Merck and Eisai’s Phase 3 LITESPARK-012 study failed Tuesday. The trial combined Keytruda, Welireg, and Eisai’s tyrosine kinase inhibitor Lenvima as a first-line therapy for renal cell carcinoma. It missed both primary endpoints: overall survival and progression-free survival.
All three drugs are already FDA-cleared for various cancers. Controls received the already-cleared Keytruda-Lenvima doublet. Merck and Eisai didn’t disclose specific data, saying only that the triplet “did not meet the dual primary endpoints.”
Merck bet up to $5.76 billion in 2018 to develop and commercialize Keytruda-Lenvima. The two companies have collaborated since 2015, when they first inked a clinical trial deal to test Keytruda with Lenvima and Eisai’s breast cancer drug Halaven.

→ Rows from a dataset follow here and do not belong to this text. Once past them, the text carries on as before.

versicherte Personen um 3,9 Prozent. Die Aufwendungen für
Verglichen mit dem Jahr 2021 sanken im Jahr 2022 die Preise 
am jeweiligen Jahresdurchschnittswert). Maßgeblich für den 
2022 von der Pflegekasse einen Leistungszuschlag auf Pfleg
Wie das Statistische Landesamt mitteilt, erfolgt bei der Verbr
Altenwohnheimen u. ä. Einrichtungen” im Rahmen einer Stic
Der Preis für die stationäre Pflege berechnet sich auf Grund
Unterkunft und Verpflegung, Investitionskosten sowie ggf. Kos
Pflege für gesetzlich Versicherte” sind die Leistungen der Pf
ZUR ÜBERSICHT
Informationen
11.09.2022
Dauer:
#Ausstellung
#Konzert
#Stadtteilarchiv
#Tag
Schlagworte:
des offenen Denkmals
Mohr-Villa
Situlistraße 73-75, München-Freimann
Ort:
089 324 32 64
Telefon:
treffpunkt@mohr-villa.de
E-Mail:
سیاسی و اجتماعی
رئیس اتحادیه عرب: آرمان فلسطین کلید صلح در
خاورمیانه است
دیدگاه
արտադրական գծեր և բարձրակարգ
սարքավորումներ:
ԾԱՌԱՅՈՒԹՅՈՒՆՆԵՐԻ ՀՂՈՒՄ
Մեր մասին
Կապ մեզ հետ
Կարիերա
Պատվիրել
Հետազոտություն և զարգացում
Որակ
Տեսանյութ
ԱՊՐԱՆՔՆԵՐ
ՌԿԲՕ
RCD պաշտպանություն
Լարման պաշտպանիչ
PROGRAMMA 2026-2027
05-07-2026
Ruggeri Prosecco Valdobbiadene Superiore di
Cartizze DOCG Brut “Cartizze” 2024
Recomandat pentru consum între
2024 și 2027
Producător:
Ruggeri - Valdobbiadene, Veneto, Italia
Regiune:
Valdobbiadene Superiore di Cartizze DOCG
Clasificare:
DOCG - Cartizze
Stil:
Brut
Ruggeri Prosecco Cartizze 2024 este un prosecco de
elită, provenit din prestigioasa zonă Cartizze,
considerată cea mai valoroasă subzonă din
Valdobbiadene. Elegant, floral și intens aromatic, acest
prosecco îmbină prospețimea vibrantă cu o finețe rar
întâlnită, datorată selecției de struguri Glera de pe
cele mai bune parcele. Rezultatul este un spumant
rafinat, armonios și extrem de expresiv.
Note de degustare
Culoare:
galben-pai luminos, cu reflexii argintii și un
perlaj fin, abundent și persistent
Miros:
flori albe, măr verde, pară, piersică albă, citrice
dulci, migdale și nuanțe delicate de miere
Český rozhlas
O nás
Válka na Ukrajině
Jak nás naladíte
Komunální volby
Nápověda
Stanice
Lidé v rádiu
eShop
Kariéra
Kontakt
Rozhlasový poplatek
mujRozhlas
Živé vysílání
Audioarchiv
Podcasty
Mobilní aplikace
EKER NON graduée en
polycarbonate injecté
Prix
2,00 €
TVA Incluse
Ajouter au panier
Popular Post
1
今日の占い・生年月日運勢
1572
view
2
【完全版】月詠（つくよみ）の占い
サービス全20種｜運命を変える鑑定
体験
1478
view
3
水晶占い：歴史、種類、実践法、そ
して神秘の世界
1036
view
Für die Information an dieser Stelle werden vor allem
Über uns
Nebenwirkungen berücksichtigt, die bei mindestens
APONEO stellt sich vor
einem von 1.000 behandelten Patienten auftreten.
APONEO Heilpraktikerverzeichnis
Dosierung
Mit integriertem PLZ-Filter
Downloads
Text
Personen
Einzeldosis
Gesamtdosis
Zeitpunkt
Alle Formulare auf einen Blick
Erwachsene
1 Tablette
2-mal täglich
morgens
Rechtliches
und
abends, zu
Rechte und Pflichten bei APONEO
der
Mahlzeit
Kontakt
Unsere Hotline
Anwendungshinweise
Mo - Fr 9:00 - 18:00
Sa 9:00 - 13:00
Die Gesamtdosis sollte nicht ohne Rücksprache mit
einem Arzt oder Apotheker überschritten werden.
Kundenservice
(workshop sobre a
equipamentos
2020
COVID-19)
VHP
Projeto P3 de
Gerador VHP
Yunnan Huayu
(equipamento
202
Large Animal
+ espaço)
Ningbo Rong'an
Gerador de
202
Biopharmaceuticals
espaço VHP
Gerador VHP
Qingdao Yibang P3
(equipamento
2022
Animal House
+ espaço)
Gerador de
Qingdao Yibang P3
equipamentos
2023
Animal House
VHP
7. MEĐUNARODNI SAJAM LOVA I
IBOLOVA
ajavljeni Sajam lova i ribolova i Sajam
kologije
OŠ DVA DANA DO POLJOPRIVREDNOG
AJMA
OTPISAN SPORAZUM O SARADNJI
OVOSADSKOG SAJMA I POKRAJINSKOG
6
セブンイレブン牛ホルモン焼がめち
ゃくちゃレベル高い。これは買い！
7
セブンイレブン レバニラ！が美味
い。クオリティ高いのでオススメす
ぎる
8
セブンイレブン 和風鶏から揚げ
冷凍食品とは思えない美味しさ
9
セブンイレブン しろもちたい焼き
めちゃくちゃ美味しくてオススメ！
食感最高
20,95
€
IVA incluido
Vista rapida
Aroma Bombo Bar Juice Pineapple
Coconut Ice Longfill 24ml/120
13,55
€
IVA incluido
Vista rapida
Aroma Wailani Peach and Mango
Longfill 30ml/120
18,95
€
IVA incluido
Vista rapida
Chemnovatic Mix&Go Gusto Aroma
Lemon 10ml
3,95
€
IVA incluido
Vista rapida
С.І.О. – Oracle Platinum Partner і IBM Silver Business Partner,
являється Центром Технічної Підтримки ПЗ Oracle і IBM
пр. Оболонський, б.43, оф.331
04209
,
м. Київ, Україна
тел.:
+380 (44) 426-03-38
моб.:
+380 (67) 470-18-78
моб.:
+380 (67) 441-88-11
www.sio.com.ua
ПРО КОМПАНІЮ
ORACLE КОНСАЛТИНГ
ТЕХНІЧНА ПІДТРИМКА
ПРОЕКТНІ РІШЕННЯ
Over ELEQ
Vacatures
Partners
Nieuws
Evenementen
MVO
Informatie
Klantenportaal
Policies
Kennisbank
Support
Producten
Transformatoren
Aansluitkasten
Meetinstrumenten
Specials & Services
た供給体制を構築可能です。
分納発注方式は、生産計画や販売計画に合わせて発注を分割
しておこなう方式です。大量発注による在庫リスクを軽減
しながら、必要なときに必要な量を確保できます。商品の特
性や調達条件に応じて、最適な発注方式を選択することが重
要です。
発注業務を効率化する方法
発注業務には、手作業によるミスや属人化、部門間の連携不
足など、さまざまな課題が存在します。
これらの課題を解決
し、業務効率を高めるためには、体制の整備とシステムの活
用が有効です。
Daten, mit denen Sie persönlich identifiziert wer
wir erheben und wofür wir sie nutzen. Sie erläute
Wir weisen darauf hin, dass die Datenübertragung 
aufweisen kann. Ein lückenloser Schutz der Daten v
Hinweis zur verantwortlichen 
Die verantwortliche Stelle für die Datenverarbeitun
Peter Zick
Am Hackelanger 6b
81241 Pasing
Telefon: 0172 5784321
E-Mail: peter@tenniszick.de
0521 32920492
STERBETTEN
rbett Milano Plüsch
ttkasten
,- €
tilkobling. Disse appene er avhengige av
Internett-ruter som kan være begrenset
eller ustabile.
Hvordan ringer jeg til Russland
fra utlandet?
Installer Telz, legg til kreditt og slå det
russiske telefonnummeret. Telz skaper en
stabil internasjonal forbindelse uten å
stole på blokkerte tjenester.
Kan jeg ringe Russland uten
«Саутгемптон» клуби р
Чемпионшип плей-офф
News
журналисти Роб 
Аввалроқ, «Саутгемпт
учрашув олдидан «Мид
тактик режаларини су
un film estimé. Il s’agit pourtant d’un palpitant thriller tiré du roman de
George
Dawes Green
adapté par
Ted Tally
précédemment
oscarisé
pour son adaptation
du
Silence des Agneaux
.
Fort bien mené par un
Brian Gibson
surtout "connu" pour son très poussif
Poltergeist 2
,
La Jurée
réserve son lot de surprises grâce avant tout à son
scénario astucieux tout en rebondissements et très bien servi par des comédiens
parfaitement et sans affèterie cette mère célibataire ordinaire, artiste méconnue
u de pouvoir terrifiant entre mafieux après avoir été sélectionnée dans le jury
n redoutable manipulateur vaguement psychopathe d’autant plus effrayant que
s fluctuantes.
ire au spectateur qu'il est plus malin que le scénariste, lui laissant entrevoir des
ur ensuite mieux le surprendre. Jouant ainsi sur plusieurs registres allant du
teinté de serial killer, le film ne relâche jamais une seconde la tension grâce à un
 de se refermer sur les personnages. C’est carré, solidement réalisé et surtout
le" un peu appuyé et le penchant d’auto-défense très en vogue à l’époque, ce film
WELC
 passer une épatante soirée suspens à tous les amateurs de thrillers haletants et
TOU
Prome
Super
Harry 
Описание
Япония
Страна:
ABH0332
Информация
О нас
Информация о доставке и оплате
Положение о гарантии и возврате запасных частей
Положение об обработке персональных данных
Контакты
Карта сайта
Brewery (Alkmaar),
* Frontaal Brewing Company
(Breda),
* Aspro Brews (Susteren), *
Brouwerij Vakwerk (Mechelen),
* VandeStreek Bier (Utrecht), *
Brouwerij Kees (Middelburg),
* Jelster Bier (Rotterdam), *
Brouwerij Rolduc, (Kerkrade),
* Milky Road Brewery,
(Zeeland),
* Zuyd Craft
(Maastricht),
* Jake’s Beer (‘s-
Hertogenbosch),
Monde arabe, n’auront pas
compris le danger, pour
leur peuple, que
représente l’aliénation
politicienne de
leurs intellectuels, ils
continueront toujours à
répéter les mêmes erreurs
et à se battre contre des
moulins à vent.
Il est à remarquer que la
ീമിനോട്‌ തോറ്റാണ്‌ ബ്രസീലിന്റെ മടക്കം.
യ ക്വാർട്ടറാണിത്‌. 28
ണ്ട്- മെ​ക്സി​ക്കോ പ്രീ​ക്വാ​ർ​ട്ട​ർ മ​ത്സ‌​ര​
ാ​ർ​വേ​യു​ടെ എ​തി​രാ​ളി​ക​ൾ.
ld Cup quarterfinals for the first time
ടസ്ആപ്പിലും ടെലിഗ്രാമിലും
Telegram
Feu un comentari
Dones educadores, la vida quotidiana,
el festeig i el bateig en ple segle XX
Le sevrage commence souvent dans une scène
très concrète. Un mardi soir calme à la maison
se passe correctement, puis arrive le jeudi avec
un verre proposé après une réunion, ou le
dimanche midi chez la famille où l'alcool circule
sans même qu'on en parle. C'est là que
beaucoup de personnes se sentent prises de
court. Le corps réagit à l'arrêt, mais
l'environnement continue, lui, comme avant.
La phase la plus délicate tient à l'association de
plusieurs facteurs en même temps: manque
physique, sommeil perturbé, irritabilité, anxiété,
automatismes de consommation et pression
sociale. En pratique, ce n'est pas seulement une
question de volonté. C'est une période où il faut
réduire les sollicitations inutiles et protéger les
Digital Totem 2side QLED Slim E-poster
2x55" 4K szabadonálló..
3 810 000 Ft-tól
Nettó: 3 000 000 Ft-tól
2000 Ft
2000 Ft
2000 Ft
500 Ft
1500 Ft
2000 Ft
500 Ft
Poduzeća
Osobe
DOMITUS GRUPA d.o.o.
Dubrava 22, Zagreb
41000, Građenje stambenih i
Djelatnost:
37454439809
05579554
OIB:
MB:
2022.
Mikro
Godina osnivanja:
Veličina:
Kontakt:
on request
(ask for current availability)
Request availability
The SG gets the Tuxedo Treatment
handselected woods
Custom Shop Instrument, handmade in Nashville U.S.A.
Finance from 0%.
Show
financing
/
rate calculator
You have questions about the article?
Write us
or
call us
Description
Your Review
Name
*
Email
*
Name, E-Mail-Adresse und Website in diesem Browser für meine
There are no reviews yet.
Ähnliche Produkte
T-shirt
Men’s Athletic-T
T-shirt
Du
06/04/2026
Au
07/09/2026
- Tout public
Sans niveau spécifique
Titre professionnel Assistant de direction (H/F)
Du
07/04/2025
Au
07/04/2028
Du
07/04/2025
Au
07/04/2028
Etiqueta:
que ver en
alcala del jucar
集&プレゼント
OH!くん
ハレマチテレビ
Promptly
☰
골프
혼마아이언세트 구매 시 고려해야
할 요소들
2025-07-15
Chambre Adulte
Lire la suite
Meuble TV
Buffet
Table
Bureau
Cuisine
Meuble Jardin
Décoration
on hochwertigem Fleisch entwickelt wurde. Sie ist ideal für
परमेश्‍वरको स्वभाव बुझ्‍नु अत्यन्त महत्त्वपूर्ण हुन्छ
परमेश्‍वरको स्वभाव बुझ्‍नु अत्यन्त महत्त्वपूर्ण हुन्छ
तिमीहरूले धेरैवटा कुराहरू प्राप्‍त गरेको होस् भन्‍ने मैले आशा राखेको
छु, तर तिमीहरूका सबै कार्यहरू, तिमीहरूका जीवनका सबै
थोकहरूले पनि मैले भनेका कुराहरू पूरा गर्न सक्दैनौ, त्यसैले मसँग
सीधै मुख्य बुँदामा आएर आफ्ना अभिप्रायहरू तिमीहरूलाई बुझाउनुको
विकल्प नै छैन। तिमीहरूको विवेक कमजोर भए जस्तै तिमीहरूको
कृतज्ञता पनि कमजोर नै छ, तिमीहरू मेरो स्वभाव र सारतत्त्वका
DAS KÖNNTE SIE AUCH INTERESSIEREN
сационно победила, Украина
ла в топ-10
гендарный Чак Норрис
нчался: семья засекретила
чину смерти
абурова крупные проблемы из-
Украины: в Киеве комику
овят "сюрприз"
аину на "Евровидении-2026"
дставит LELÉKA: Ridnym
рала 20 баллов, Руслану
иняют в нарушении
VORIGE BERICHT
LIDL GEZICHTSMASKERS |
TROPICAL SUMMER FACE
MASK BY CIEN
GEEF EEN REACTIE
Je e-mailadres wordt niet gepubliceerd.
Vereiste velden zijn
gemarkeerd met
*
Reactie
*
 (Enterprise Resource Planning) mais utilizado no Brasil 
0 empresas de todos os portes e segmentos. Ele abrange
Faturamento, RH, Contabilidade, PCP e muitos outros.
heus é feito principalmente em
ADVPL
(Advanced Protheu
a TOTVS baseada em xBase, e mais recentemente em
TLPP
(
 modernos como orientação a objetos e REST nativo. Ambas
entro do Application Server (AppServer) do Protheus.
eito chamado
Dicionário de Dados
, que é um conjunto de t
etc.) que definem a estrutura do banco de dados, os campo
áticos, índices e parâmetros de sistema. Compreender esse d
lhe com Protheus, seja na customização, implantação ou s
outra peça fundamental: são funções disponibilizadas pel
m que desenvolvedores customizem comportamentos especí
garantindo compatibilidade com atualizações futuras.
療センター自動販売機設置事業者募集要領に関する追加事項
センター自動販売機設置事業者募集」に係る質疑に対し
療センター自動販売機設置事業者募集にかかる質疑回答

That doublet got cleared for advanced RCC in August 2021, then failed a Phase 3 hepatocellular carcinoma study in October 2025. Adding Welireg, Merck’s oral HIF-2α inhibitor, was supposed to push the triplet past the doublet. It didn’t.
William Blair analysts called the result a “triplet trip-up” and wrote that the miss “could theoretically open a path” for competitors, specifically Exelixis and its oral kinase blocker zanzalintinib. Exelixis shares were up just over 2% to $44.56 in premarket trading Tuesday. Merck itself is already testing zanzalintinib with Welireg in the Phase 3 LITESPARK-033 trial.
LITESPARK-033 won’t complete until 2032. The LITESPARK-012 failure doesn’t affect the other ongoing LITESPARK trials.